Why were SBC and Comcast spending hundreds of thousands of dollars preventing a Tri-Cities scheme they thought wasn’t feasible anyway? Comcast declined to comment for this article, but SBC spokeswoman Andrea Brands says her company was merely playing a “civic role” in educating the voters and newspapers about the risks. “We welcome competition. We try to be a good neighbor,” Brands says.

“That makes me shiver,” says Mayor Burns. “Civic responsibility is engaging in a civilized debate, not in an underhanded, disrespectful, and disreputable campaign.”

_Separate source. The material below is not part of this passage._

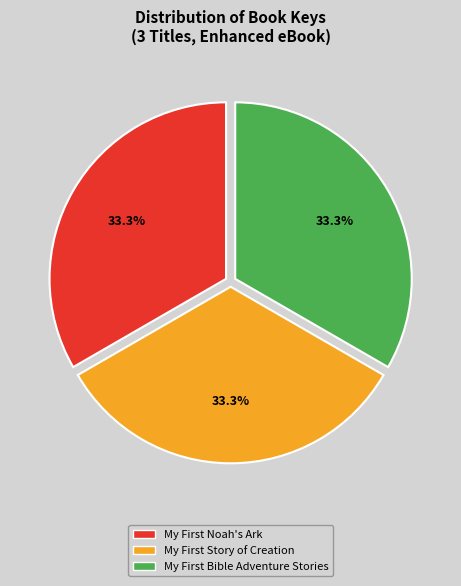

Count the number of slices in the pie.

3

Communications companies like Comcast are also taking the local fight to the statehouse and to Congress. Fourteen states, heavily lobbied, have passed restrictions that either encumber municipalities looking to get in the broadband game, or prohibit their involvement outright. Philadelphia, which is launching an ambitious project to cover its entire 135 square miles with cheap wireless access, barely snuck by a 2004 Pennsylvania law prohibiting cities and towns from offering the service without giving the local telephone company a first option. This year the industry is supporting legislation in five more states, and in Washington, D.C., negotiations have begun on a rewrite of the mammoth 1996 Telecommunications Act—another opportunity for lobbyists to push restrictions.

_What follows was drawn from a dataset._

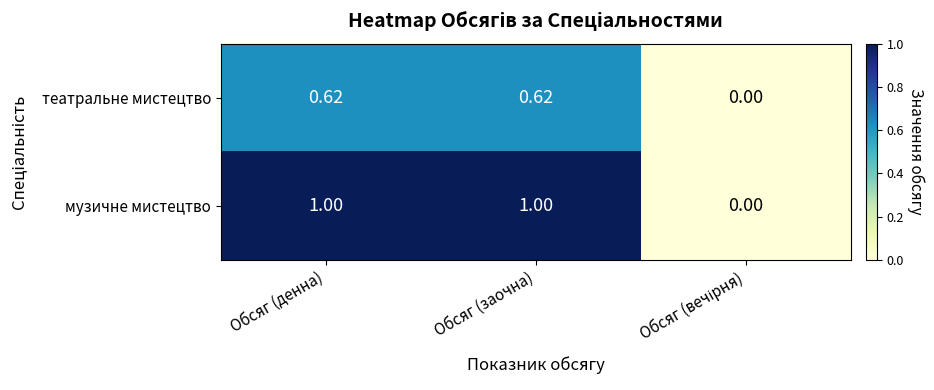

Rank the series by their maximum value, from highest to lowest.

музичне мистецтво, театральне мистецтво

These laws are potent. “Thousands of communities that don’t have DSL won’t have the opportunity to provide for themselves,” says Ben Scott of the media advocacy group Free Press. “So rural and low-income Americans who find themselves on the wrong side of the digital divide today will have to continue to wait until corporate America gets good and ready to connect them.”

Ultimately, in the Tri-Cities, Comcast and SBC defeated both referenda, winning between 53 and 60 percent of the vote. Nevertheless, many residents argue that the com- munity won in the end: Threatened by the specter of competition, both companies vastly expanded their broadband reach in the Tri-Cities, and citizens now have the access they wanted. “Just putting it on the ballot,” says Illinois Lt. Gov. Pat Quinn, “woke up these sleeping companies to the fact that the customers weren’t very happy.”

Yet, although residents did get their broadband, they got no control over it—over pricing, growth, or financing. And Comcast— with a near-monopoly on the area’s cable TV service—jacked up its basic cable rates after the referenda, for an increase of more than 30 percent since January 2003.

More than that, though, the companies quashed a promising experiment in civic life. And that has its own effects. “They spent a lot of money,” says Quinn, “trying to scare the daylights out of folks.”